I also wanted a way to print the scale name, so I wrote this chunk of code to convert a given midi note number to its name:

let midiName note =
    let notenames = [| "C" ; "C#" ; "D" ; "Eb" ; "E" ; "F" ; "F#" ; "G" ; "Ab" ; "A" ; "Bb" ; "B" |]
    let octavenumber = note / 12 - 2
    let notename = notenames.[note % 12]
    notename + ((string)octavenumber)

And while I’m at it, here’s the C major scale starting on C3:

let majorScale = [| 60 ; 62 ; 64 ; 65 ; 67 ; 69 ; 71 ; 72 |] |> Array.toSeq

And at long last, I tie it all together. Yes, I could probably do this more efficiently, but it works well enough.

[<EntryPoint>]
let main argv = 
    let allScales =
        seq { for i in -8..11 do
                let score = majorScale |> transpose i |> measureNotes simpleMeasurer
                let scaleName = majorScale |> transpose i |> Seq.head |> midiName
                yield (score, score / (Seq.length majorScale |> float), scaleName) }
                |> Seq.sortBy (fun (score, avg, name) -> score)
    for (score, avg, name) in allScales do
        printfn "%s total score %f, average %f " name score avg
    0

And here is the output:

 Eb3 total score 7.500000, average 0.937500
 F3 total score 7.500000, average 0.937500
 Bb3 total score 7.500000, average 0.937500
 C3 total score 8.000000, average 1.000000
 D3 total score 8.000000, average 1.000000
 G3 total score 8.000000, average 1.000000
 Ab3 total score 8.500000, average 1.062500
 F2 total score 9.000000, average 1.125000
 Bb2 total score 9.000000, average 1.125000
 A3 total score 9.500000, average 1.187500
 G2 total score 10.500000, average 1.312500
 E3 total score 10.500000, average 1.312500
 F#3 total score 10.500000, average 1.312500
 B3 total score 10.500000, average 1.312500
 Ab2 total score 11.000000, average 1.375000
 A2 total score 11.500000, average 1.437500
 B2 total score 12.000000, average 1.500000
 C#3 total score 12.000000, average 1.500000
 E2 total score 13.000000, average 1.625000
 F#2 total score 13.500000, average 1.687500

And for the most part, I agree with the scoring. The top 3 are tied and they are pretty much the easiest scales. In general, the consistency of the average scores is encouraging in that there may not even be a problem that needs solving.
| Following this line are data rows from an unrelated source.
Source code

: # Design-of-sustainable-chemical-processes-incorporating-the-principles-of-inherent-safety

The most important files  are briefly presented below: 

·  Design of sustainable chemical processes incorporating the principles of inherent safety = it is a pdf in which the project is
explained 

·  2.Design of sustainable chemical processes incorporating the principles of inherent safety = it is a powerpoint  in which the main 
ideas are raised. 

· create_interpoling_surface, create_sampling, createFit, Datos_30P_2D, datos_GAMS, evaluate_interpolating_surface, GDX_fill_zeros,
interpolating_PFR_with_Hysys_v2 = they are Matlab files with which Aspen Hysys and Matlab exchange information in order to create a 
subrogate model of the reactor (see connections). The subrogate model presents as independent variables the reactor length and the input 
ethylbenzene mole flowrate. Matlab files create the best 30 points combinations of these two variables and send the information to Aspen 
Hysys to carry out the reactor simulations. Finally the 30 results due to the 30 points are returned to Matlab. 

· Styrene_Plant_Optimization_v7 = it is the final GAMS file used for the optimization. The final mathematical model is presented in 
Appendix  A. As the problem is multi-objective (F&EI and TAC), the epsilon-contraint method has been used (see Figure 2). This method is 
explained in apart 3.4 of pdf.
What’s missing? Well. The difficulty measurement doesn’t generalize beyond scales. And I alluded to this by naming the measurer I use ‘simpleMeasurer’. In reality, the difficulty of going from one note to another on a trumpet is more complicated. A trumpet is really 7 bugles bound together. You get scales by switching the bugles in and out, but they’re still bugles. Any given bugle can only play the harmonic series and skipping between harmonics is much more difficult than valve changes. So really, one needs to take that into account too. Putting those parts in, this could be used to measure the difficulty of a piece of music. For that, it should consume a stream of MIDI and, in addition to measuring fingering changes and skips between or across harmonics, it should also measure the relative amount of time spent actively playing and resting and the rough range center and relative time spent in the upper range.

Now with all of this in place, make the rules driven by the instrument. Then the piece’s difficulty can be measured across an entire ensemble.